10 mental health facts

In this article, we will describe 10 facts about mental health.

1. How do you define mental health?

Mental health includes our emotional, psychological, and social well-being. It affects how we think, feel, and act. It also helps determine how we handle stress, relate to others, and make choices. Mental health is important at every stage of life, from childhood and adolescence through adulthood.

2. What is the WHO definition of mental health?

The WHO defines normal mental health as “a state of mental well-being that enables people to cope with the stresses of life, realize their abilities, learn well and work well, and contribute to their community. Mental health is more than the absence of mental disorders.”

Over the course of your life, if you experience mental health problems, your thinking, mood, and behaviour could be affected.

3. Factors affecting mental health

Mental health problems are usually multifactorial, caused by:

  • Biological factors – such as genes or brain chemistry
  • Environmental (life) factors/events – such as trauma/abuse, and recreational drugs/alcohol
  • Family history – of mental health problems.

These three groups are not really separate. For example, your genes could give you an increased likelihood of mental health disease. But your family’s own mental health illnesses (partly because of common genes), could affect your mood.

4. How common are mental health problems?

Mental health problems are very, very common.

A fifth of men (20%) and a third of women (33%) have had diagnoses for mental health conditions confirmed by professionals, like depression, anxiety, obsessive-compulsive and panic disorders.

And over 7 million people in the UK are taking anti-depressant tablets (17% of population). It is the largest single cause of disability.

5, What are the 4 types of mental health problem?
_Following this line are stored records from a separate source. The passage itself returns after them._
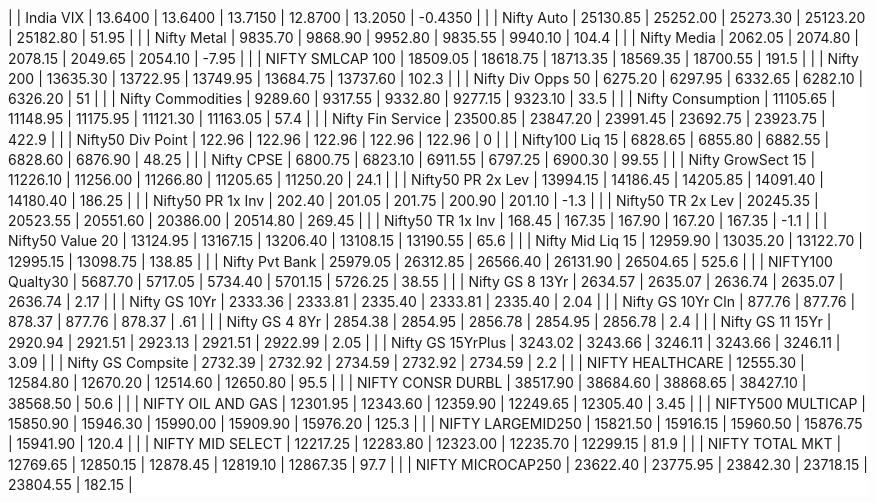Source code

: |  | India VIX | 13.6400 | 13.6400 | 13.7150 | 12.8700 | 13.2050 | -0.4350 |
|  | Nifty Auto | 25130.85 | 25252.00 | 25273.30 | 25123.20 | 25182.80 | 51.95 |
|  | Nifty Metal | 9835.70 | 9868.90 | 9952.80 | 9835.55 | 9940.10 | 104.4 |
|  | Nifty Media | 2062.05 | 2074.80 | 2078.15 | 2049.65 | 2054.10 | -7.95 |
|  | NIFTY SMLCAP 100 | 18509.05 | 18618.75 | 18713.35 | 18569.35 | 18700.55 | 191.5 |
|  | Nifty 200 | 13635.30 | 13722.95 | 13749.95 | 13684.75 | 13737.60 | 102.3 |
|  | Nifty Div Opps 50 | 6275.20 | 6297.95 | 6332.65 | 6282.10 | 6326.20 | 51 |
|  | Nifty Commodities | 9289.60 | 9317.55 | 9332.80 | 9277.15 | 9323.10 | 33.5 |
|  | Nifty Consumption | 11105.65 | 11148.95 | 11175.95 | 11121.30 | 11163.05 | 57.4 |
|  | Nifty Fin Service | 23500.85 | 23847.20 | 23991.45 | 23692.75 | 23923.75 | 422.9 |
|  | Nifty50 Div Point | 122.96 | 122.96 | 122.96 | 122.96 | 122.96 | 0 |
|  | Nifty100 Liq 15 | 6828.65 | 6855.80 | 6882.55 | 6828.60 | 6876.90 | 48.25 |
|  | Nifty CPSE | 6800.75 | 6823.10 | 6911.55 | 6797.25 | 6900.30 | 99.55 |
|  | Nifty GrowSect 15 | 11226.10 | 11256.00 | 11266.80 | 11205.65 | 11250.20 | 24.1 |
|  | Nifty50 PR 2x Lev | 13994.15 | 14186.45 | 14205.85 | 14091.40 | 14180.40 | 186.25 |
|  | Nifty50 PR 1x Inv | 202.40 | 201.05 | 201.75 | 200.90 | 201.10 | -1.3 |
|  | Nifty50 TR 2x Lev | 20245.35 | 20523.55 | 20551.60 | 20386.00 | 20514.80 | 269.45 |
|  | Nifty50 TR 1x Inv | 168.45 | 167.35 | 167.90 | 167.20 | 167.35 | -1.1 |
|  | Nifty50 Value 20 | 13124.95 | 13167.15 | 13206.40 | 13108.15 | 13190.55 | 65.6 |
|  | Nifty Mid Liq 15 | 12959.90 | 13035.20 | 13122.70 | 12995.15 | 13098.75 | 138.85 |
|  | Nifty Pvt Bank | 25979.05 | 26312.85 | 26566.40 | 26131.90 | 26504.65 | 525.6 |
|  | NIFTY100 Qualty30 | 5687.70 | 5717.05 | 5734.40 | 5701.15 | 5726.25 | 38.55 |
|  | Nifty GS 8 13Yr | 2634.57 | 2635.07 | 2636.74 | 2635.07 | 2636.74 | 2.17 |
|  | Nifty GS 10Yr | 2333.36 | 2333.81 | 2335.40 | 2333.81 | 2335.40 | 2.04 |
|  | Nifty GS 10Yr Cln | 877.76 | 877.76 | 878.37 | 877.76 | 878.37 | .61 |
|  | Nifty GS 4 8Yr | 2854.38 | 2854.95 | 2856.78 | 2854.95 | 2856.78 | 2.4 |
|  | Nifty GS 11 15Yr | 2920.94 | 2921.51 | 2923.13 | 2921.51 | 2922.99 | 2.05 |
|  | Nifty GS 15YrPlus | 3243.02 | 3243.66 | 3246.11 | 3243.66 | 3246.11 | 3.09 |
|  | Nifty GS Compsite | 2732.39 | 2732.92 | 2734.59 | 2732.92 | 2734.59 | 2.2 |
|  | NIFTY HEALTHCARE | 12555.30 | 12584.80 | 12670.20 | 12514.60 | 12650.80 | 95.5 |
|  | NIFTY CONSR DURBL | 38517.90 | 38684.60 | 38868.65 | 38427.10 | 38568.50 | 50.6 |
|  | NIFTY OIL AND GAS | 12301.95 | 12343.60 | 12359.90 | 12249.65 | 12305.40 | 3.45 |
|  | NIFTY500 MULTICAP | 15850.90 | 15946.30 | 15990.00 | 15909.90 | 15976.20 | 125.3 |
|  | NIFTY LARGEMID250 | 15821.50 | 15916.15 | 15960.50 | 15876.75 | 15941.90 | 120.4 |
|  | NIFTY MID SELECT | 12217.25 | 12283.80 | 12323.00 | 12235.70 | 12299.15 | 81.9 |
|  | NIFTY TOTAL MKT | 12769.65 | 12850.15 | 12878.45 | 12819.10 | 12867.35 | 97.7 |
|  | NIFTY MICROCAP250 | 23622.40 | 23775.95 | 23842.30 | 23718.15 | 23804.55 | 182.15 |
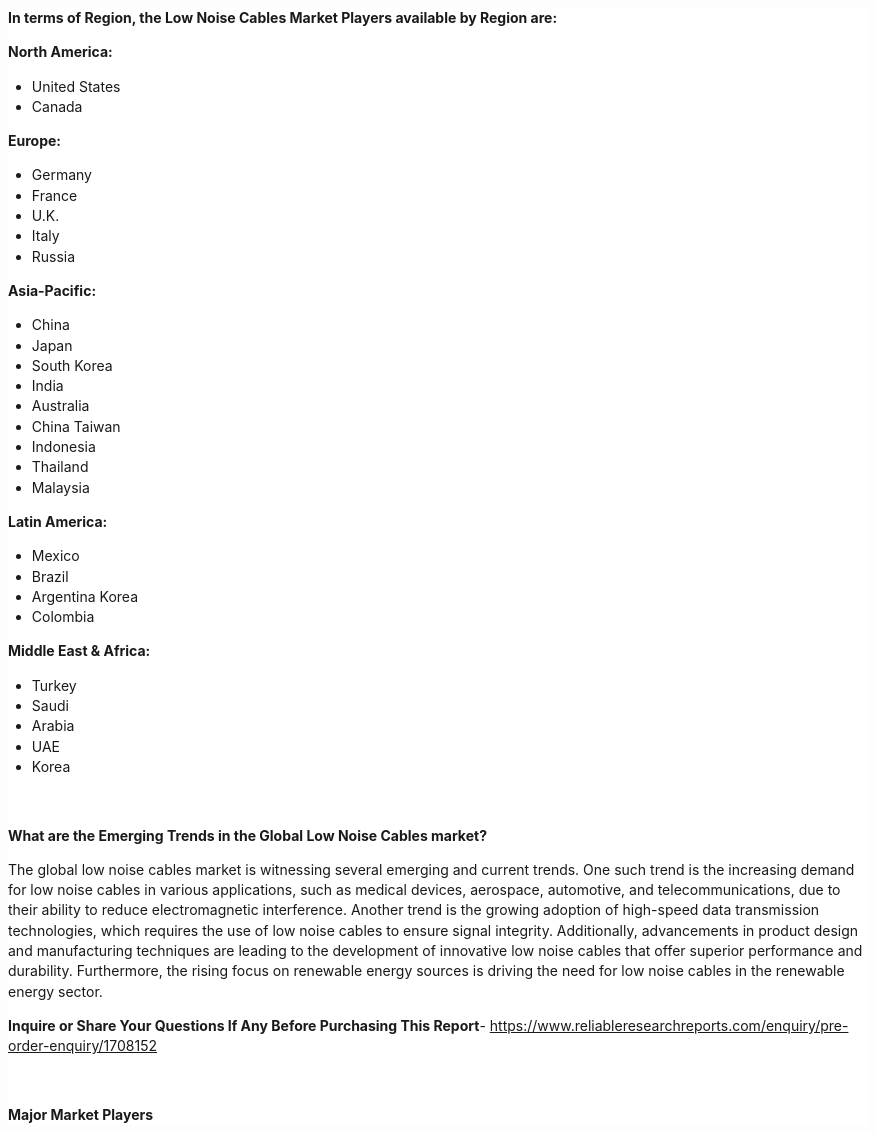 <p><strong>In terms of Region, the Low Noise Cables Market Players available by Region are:</strong></p>
<p>
    <p> <strong> North America: </strong>
        <ul>
            <li>United States</li>
            <li>Canada</li>
        </ul>
        </p> 
    <p> <strong> Europe: </strong>
        <ul>
            <li>Germany</li>
            <li>France</li>
            <li>U.K.</li>
            <li>Italy</li>
            <li>Russia</li>
        </ul>
        </p> 
    <p> <strong> Asia-Pacific: </strong>
        <ul>
            <li>China</li>
            <li>Japan</li>
            <li>South Korea</li>
            <li>India</li>
            <li>Australia</li>
            <li>China Taiwan</li>
            <li>Indonesia</li>
            <li>Thailand</li>
            <li>Malaysia</li>
        </ul>
        </p> 
    <p> <strong> Latin America: </strong>
        <ul>
            <li>Mexico</li>
            <li>Brazil</li>
            <li>Argentina Korea</li>
            <li>Colombia</li>
        </ul>
        </p> 
    <p> <strong> Middle East & Africa: </strong>
        <ul>
            <li>Turkey</li>
            <li>Saudi</li>
            <li>Arabia</li>
            <li>UAE</li>
            <li>Korea</li>
        </ul>
    </p>
    </p>
<p>&nbsp;</p>
<p><strong>What are the Emerging Trends in the Global Low Noise Cables market?</strong></p>
<p><p>The global low noise cables market is witnessing several emerging and current trends. One such trend is the increasing demand for low noise cables in various applications, such as medical devices, aerospace, automotive, and telecommunications, due to their ability to reduce electromagnetic interference. Another trend is the growing adoption of high-speed data transmission technologies, which requires the use of low noise cables to ensure signal integrity. Additionally, advancements in product design and manufacturing techniques are leading to the development of innovative low noise cables that offer superior performance and durability. Furthermore, the rising focus on renewable energy sources is driving the need for low noise cables in the renewable energy sector.</p></p>
<p><strong>Inquire or Share Your Questions If Any Before Purchasing This Report</strong>- <a href="https://www.reliableresearchreports.com/enquiry/pre-order-enquiry/1708152">https://www.reliableresearchreports.com/enquiry/pre-order-enquiry/1708152</a></p>
<p>&nbsp;</p>
<p><strong>Major Market Players</strong></p>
There are 4 main types of mental health problem:

  1. Mood disorders (such as depression or bipolar disorder)
  2. Anxiety (or ‘neurotic’) disorders
  3. Personality disorders
  4. Psychotic disorders (such as schizophrenia).
6. Cultural differences

Cultural norms and social expectations also play a role in defining mental health disorders. There is no standard measure across cultures to determine whether a behaviour is normal or when it becomes disruptive. What might be normal in one society may be a cause for concern in another.

This does not mean mental illness does not exist as it it is defined by being different from ‘what is normal’ locally. For example, severe depression and schizophrenia are diseases, and similar in all cultures.

7. Outlook for mental health disorders

Most mild-moderate mental disorders are treatable and get getter – often completely. But people with severe mental disorders die 10 to 20 years earlier than the general population,

8. Self-harm and suicide
  • About 1 in 15 people in England self-harm
  • About 1 in 15 people in England attempt suicide.

45-to-49 years have the highest age-specific suicide rate (24.1 male and 7.1 female deaths per 100,000).

9. Mental health and work

Upto 15% of all sickness absence days in the UK are due to mental health conditions.

10. Loneliness

25% of people in England, approximately 14 million adults, say they feel lonely at least some of the time.

Summary

We have described 10 facts about mental health. We hope it has been helpful.